You are viewing a plain text version of this content. The canonical link for it is here.

Posted to solr-user@lucene.apache.org by sam ” <sk...@gmail.com> on 2012/04/25 16:41:01 UTC

can I use different tokenizer/analyzer for facet count query?

I have the following in schema.xml
    <fieldType name="cq_tag" class="solr.TextField"
positionIncrementGap="100">
        <analyzer type="index">
            <tokenizer class="solr.PathHierarchyTokenizerFactory"
delimiter="$"/>
        </analyzer>
        <analyzer type="query">
            <tokenizer class="solr.KeywordTokenizerFactory"/>
        </analyzer>
    </fieldType>
    <field name="colors"             type="cq_tag"      indexed="true"
stored="true" multiValued="true"/>


And, I have the following doc:
<doc>
    <arr name="colors">
        <str>blues$Teal/Turquoise</str>
    </arr>
    ...
</doc>


Response of the query:
http://localhost:8983/solr/select/?q=*:*&facet=true&facet.field=colors&rows=100
is

<lst name="facet_counts">
    <lst name="facet_queries"/>
    <lst name="facet_fields">
        <lst name="colors">
              <int name="blues">1</int>
              <int name="blues$Teal/Turquoise">1</int>
         </lst>
    </lst>
    <lst name="facet_dates"/>
    <lst name="facet_ranges"/>
</lst>



During index,  blues$Teal/Turquoise  is tokenized into:
blues
blues$Teal/Turquoise

I think that's why facet count includes both blues and blues$Teal/Turquoise.

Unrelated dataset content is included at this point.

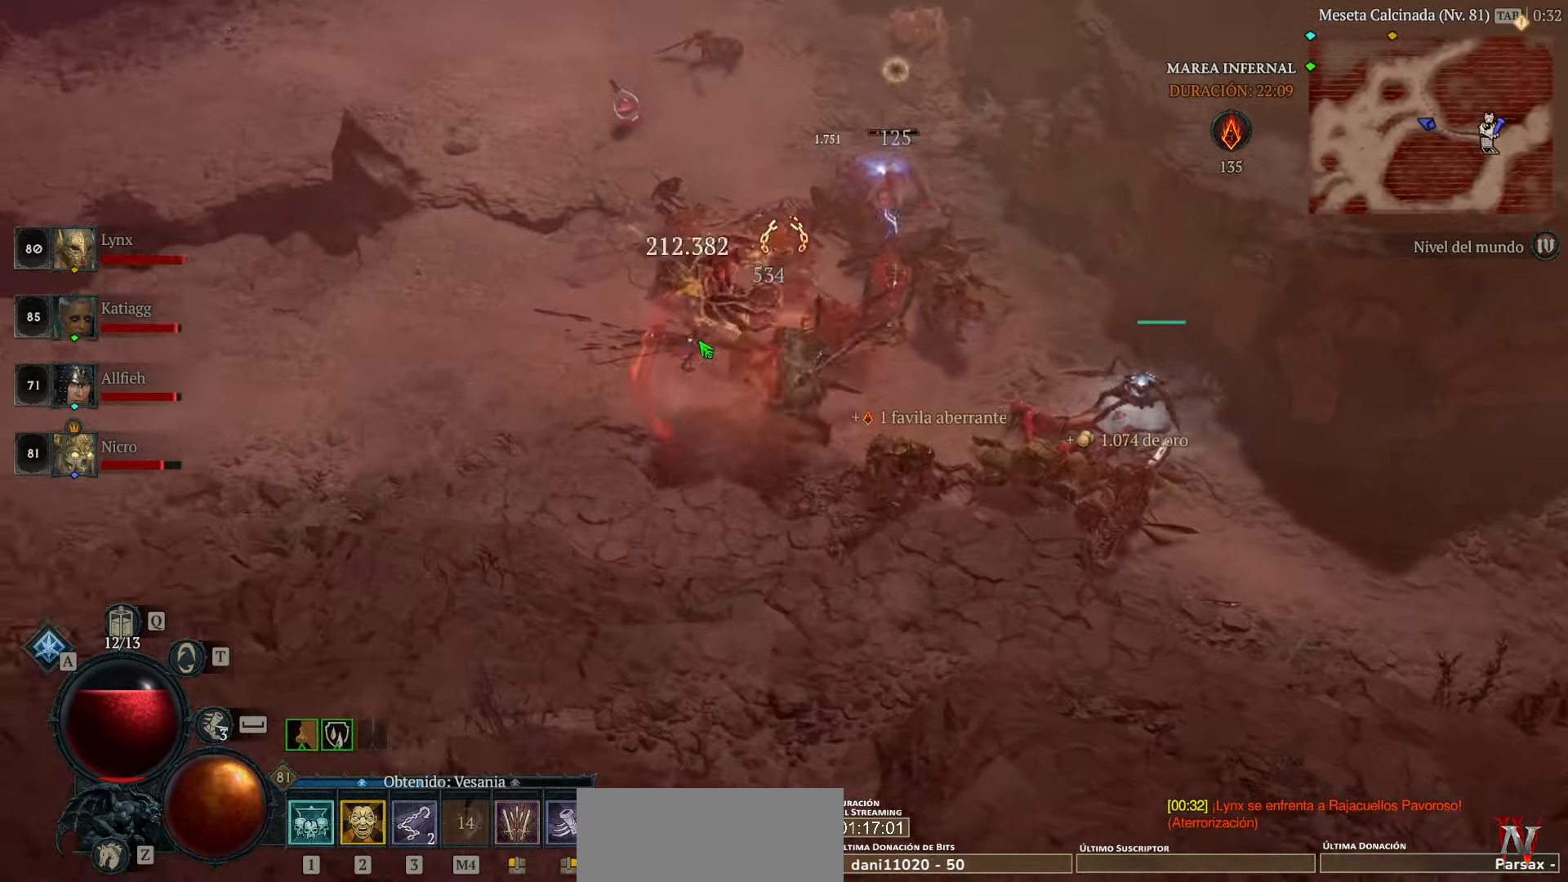
{"keys": [], "mouse": [], "events": [[40, "mouse_left", "down"], [160, "mouse_left", "up"], [240, "mouse_left", "down"], [320, "mouse_left", "up"]]}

Can I have facet count only include the whole keyword,
blues$Teal/Turquoise,  not blues?

Re: can I use different tokenizer/analyzer for facet count query?

Posted by Dan Tuffery <da...@gmail.com>.

If you use the KeywordTokenizer at index time too it should do what you
want. If that is not possible create another field.

Best practices for facet fields:

Indexed, not Tokenized (KeywordTokenizer)
Not stored


On Wed, Apr 25, 2012 at 3:52 PM, sam ” <sk...@gmail.com> wrote:

> From wiki:
> http://wiki.apache.org/solr/SimpleFacetParameters
>
> If you want both Analysis (for searching) and Faceting on the full literal
> Strings, *use copyField *to create two versions of the field: one Text and
> one String. Make sure both are indexed="true"
>
> Is that the only way? Do I need to have another field of type String? I'm
> using KeywordTokenizer for query...
>
> On Wed, Apr 25, 2012 at 10:41 AM, sam ” <sk...@gmail.com> wrote:
>
> > I have the following in schema.xml
> >     <fieldType name="cq_tag" class="solr.TextField"
> > positionIncrementGap="100">
> >         <analyzer type="index">
> >             <tokenizer class="solr.PathHierarchyTokenizerFactory"
> > delimiter="$"/>
> >         </analyzer>
> >         <analyzer type="query">
> >             <tokenizer class="solr.KeywordTokenizerFactory"/>
> >         </analyzer>
> >     </fieldType>
> >     <field name="colors"             type="cq_tag"      indexed="true"
> > stored="true" multiValued="true"/>
> >
> >
> > And, I have the following doc:
> > <doc>
> >     <arr name="colors">
> >         <str>blues$Teal/Turquoise</str>
> >     </arr>
> >     ...
> > </doc>
> >
> >
> > Response of the query:
> >
> >
> http://localhost:8983/solr/select/?q=*:*&facet=true&facet.field=colors&rows=100
> > is
> >
> > <lst name="facet_counts">
> >     <lst name="facet_queries"/>
> >     <lst name="facet_fields">
> >         <lst name="colors">
> >               <int name="blues">1</int>
> >               <int name="blues$Teal/Turquoise">1</int>
> >          </lst>
> >     </lst>
> >     <lst name="facet_dates"/>
> >     <lst name="facet_ranges"/>
> > </lst>
> >
> >
> >
> > During index,  blues$Teal/Turquoise  is tokenized into:
> > blues
> > blues$Teal/Turquoise
> >
> > I think that's why facet count includes both blues and
> > blues$Teal/Turquoise.
> >
> > Can I have facet count only include the whole keyword,
> > blues$Teal/Turquoise,  not blues?
> >
> >
> >
>

Re: can I use different tokenizer/analyzer for facet count query?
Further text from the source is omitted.